Ivar liked to think of himself as peace loving, even though he had had lethal training for what was quaintly called 'wet work' by both the KGB and the CIA.  He did not want to be working for either government.  He did not wish to defect.  Neither did he want to return to Russia.  Maybe he could disappear and go live in Canada.  The notion was rather simplistic, but he had gathered information about how to obtain false identification papers.  Ivar kept that knowledge in a part of his brain that searched for comfort. 

Ivar felt he had nothing at all, having been placed to observe the workings of the CIA for Russian Intelligence.  He'd had years of hiding his heritage and his native language.  A pantomime of living. 

The mist enshrouded fantasy was becoming a reality as the freeway took Ivar and Malcolm past buildings looming out of the fog, which were now walls on either side of the car; walls of dirty gray or beige, defiled with graffiti.  There were wino's on the streets, which were garish with neon signs for liquor stores and pawn shops, grocery stores and ugly department stores with numerous filthy parking lots.  The only fantasy left was in the rainbow halos around the street lights in the lowering night fog.

Los Angeles, the City of the Angels; known for Hollywood films, gang wars, decadent living, illegal aliens, the L.A.  Lakers, and earthquakes; the city which worshiped designer clothes, film stars, youth, and people wealthy enough to live in Beverly Hills.  Swindlers fed off the tired and lonely adolescents who flocked here with wild dreams of becoming film stars, and who would inevitably end up on the streets, addicted to drugs. 

Ivar wondered if he was clinically depressed or if he just wanted out as they parked near the light grey, federal building's facade, slightly cracked from the last earthquake.  They hurried up the stone steps and showed their badges to the night security guard.
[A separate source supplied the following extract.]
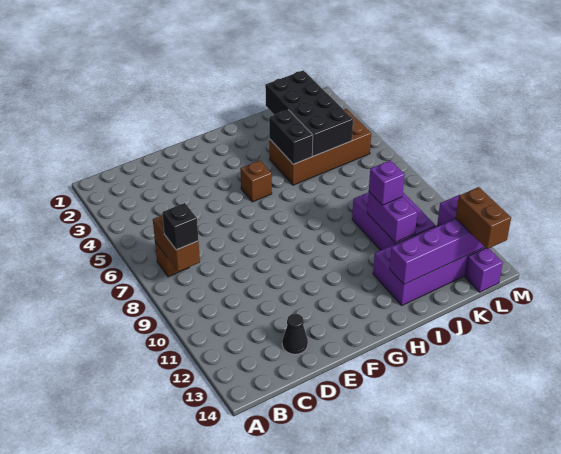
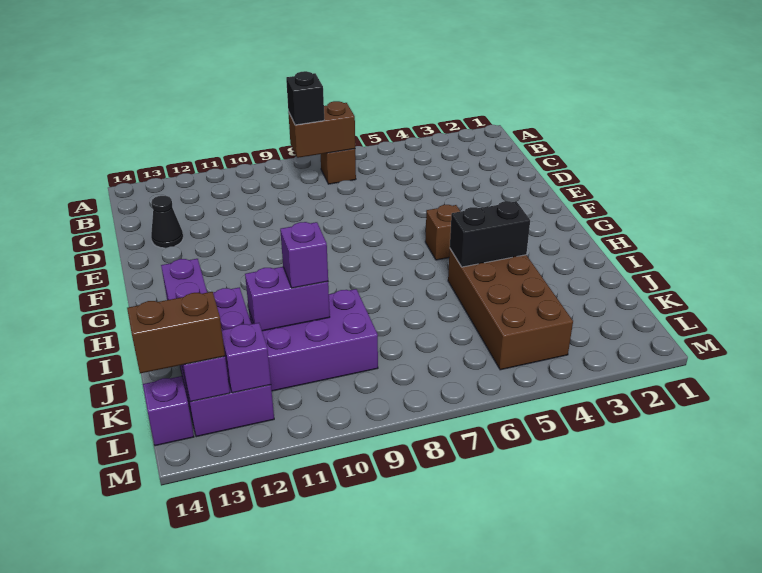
black 2x4 brick [265,70,353,156] -> none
Burgess Whitcomb, Old Hood Eyes, was on the telephone in his inner office when they arrived.  His exhausted assistant, Willard Modert, bade them wait. 

When they finally were ushered in, Burgess let the silence grow and looked at them without moving, from behind his oddly hooded eyes.  His loud, "Well?"  cut the silence. 

Ivar, double agent, and as such, consummate actor, almost flinched.  He began a monotone recital of the day's activities, repeating the lies he had told Malcolm, covering the time he had spent with Eve.

Burgess Whitcomb had the disturbing ability of maintaining a totally neutral expression.  He sat impassively through his agent's monologue and the presentation of the audio tape recording.  He let the silence run. 

Finally, Burgess said, "Your backup agents didn't intercept or even find the Miller women.  Or Mark Ponti.  Right now their whereabouts is unknown.  You should have followed and kept radio contact.  Right now, we're combing the Fairfax district."

Ivar was thinking, Christ, We are in deep shit. 

Malcolm, a very facile talker, quickly surprised Ivar by taking the blame.  Knowing his own car had been identified, he had made the decision not to follow Sabrina and Mark.

Burgess finally said he thought he had made it very clear that they were to break cover.  He wondered aloud why Ivar had not been able to do this with Sabrina Miller after following her all evening in public places.  Ivar knew he had taken the bait from the remark Mark had made and believed that Sabrina was Eve.  He didn't know if it mattered or not.